LEARNING FROM WAR: Why Care About Our History?


In a recent Richmond Times-Dispatch there was a news article about a group of officers from the U.S. Army visiting The Museum of the Confederacy and Civil War battlefields. The event presents several questions. Why do they care? And why is it a news article, rather than being covered in the arts and entertainment section? As the president of the Museum of the Confederacy, I am often asked the same question, "Why should we care?" Or, particularly here in Richmond, and most particularly on the subject of the Confederacy, I confront the statement that "we need to get over it" or "our history is holding us back."

The people who ask the question are missing the point. The study of history provides a great foundation to move forward. Many of the greatest leaders of history were themselves students of history. Winston Churchill stands out. The statesman whom Nelson Mandela called "one of the most progressive leaders the world has ever seen" believed that his constant analysis of people who had gone before would provide great assistance to him as he made decisions going forward. And "progressive" is not a word one would use to describe someone who is mired in the past.

While he was the superintendent at the Virginia Military Institute, Josiah Bunting wrote a book titled An Education for Our Time about the needs of modern education — how a new generation should prepare itself for the 21st century. In the book, he constructed the model college curriculum, emphasizing the need to study history. He cared less about facts and dates and more about the study of the conduct of men and women making critical decisions in times of crisis and stress. Bunting believed that this study would help us emulate the best qualities and avoid the worst that we see in these historical figures, particularly if we delve into the complexities, ambiguities, and nuances that affected them just as they confront us today.

Ed Ayers, the new president of the University of Richmond, is a historian who embodies that same belief. Future graduates of the University of Richmond will be the beneficiaries of his leadership — a leadership that has gained from his own career study. It was no coincidence that he chose Drew Faust, a native Virginian and the newly elected president of Harvard University, to share the stage during his recent inaugural weekend. These educators — people who are charged with the responsibility to forge our next generation — share the common belief that the study of history can make a difference in an individual’s future conduct. Again, it is no coincidence that the historical era of choice of Bunting, Ayers, and Faust is the American Civil War. In her seminal 2004 article, " ‘We Should Grow Too Fond of It’: Why We Love the Civil War," Faust stated, "The Civil War offers an authenticity and intensity of experience that can rivet both researcher and reader; the war serves as a moment of truth, a moment when individuals — be they soldiers or civilians — have to define their deeply held priorities and act on them."

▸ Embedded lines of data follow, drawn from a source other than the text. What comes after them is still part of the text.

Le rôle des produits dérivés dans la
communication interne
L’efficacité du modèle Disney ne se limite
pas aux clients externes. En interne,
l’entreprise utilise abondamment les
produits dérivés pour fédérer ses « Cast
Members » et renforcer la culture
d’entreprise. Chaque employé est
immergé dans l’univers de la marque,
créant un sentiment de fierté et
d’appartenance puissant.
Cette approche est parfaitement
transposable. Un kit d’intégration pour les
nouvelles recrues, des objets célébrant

And note that she references civilians, because she and Ayers are two leading scholars on the intertwined nature of the military and the civilian sides, including the issues presented by slavery. She has concentrated on the common folk, particularly the women, and her 2008 book, This Republic of Suffering: Death and the American Civil War, was on The New York Times best-sellers list. It is also no coincidence that the study of leadership has come into vogue, particularly in the nation’s graduate business schools as they attempt to distinguish good leadership from good management. A favored text in those programs is H. W. Crocker’s 1999 book, Robert E. Lee on Leadership. Crocker’s subtitle states the reason for the book’s merit: "Executive Lessons in Character, Courage, and Vision."

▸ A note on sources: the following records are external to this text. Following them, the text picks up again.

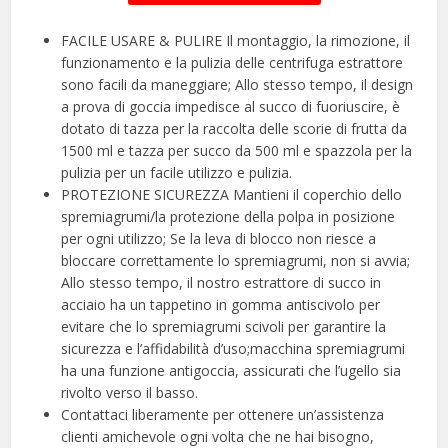
FACILE USARE & PULIRE Il montaggio, la rimozione, il
funzionamento e la pulizia delle centrifuga estrattore
sono facili da maneggiare; Allo stesso tempo, il design
a prova di goccia impedisce al succo di fuoriuscire, è
dotato di tazza per la raccolta delle scorie di frutta da
1500 ml e tazza per succo da 500 ml e spazzola per la
pulizia per un facile utilizzo e pulizia.
PROTEZIONE SICUREZZA Mantieni il coperchio dello
spremiagrumi/la protezione della polpa in posizione
per ogni utilizzo; Se la leva di blocco non riesce a
bloccare correttamente lo spremiagrumi, non si avvia;
Allo stesso tempo, il nostro estrattore di succo in
acciaio ha un tappetino in gomma antiscivolo per
evitare che lo spremiagrumi scivoli per garantire la
sicurezza e l’affidabilità d’uso;macchina spremiagrumi
ha una funzione antigoccia, assicurati che l’ugello sia
rivolto verso il basso.
Contattaci liberamente per ottenere un’assistenza
clienti amichevole ogni volta che ne hai bisogno,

SO WHY INDEED would today’s U.S. Army officers spend a day of their valuable time at The Museum of the Confederacy and on Civil War battlefields? They did not come for entertainment or because it was somebody’s favorite hobby. These men and women compose the top echelon of the Army’s Accession Command, whose responsibilities include the recruiting and training of our armed forces. They find themselves late in the conduct of a war that has grown increasing unpopular with the general public.

As a nation, we have been there before. Late in the Civil War, both sides had grown war-weary. Abraham Lincoln was relatively certain that he would not be re-elected as president, and governors’ races in the South included peace platforms. In the armies, re-enlistments were scarce in the North, and desertion was becoming an increasing problem in the South.

These current Army officers share the beliefs of the college presidents that the study of history is extraordinarily relevant if your focus is on the future. They are working to shape the future, not merely to know what happened in the past. The study of history is a hobby for many people. They want to visit the sites and read the books that describe the events of the past. But the study of history goes far beyond a mere hobby. It may also teach us a great deal about how we might conduct ourselves going forward — as individuals and as a collective society. Those who say "let’s get over it" may be doing themselves a disservice. Perhaps they too could learn something about themselves that could positively affect their future if they would read a book or two or visit a museum or walk on ground hallowed by the conduct of their predecessors.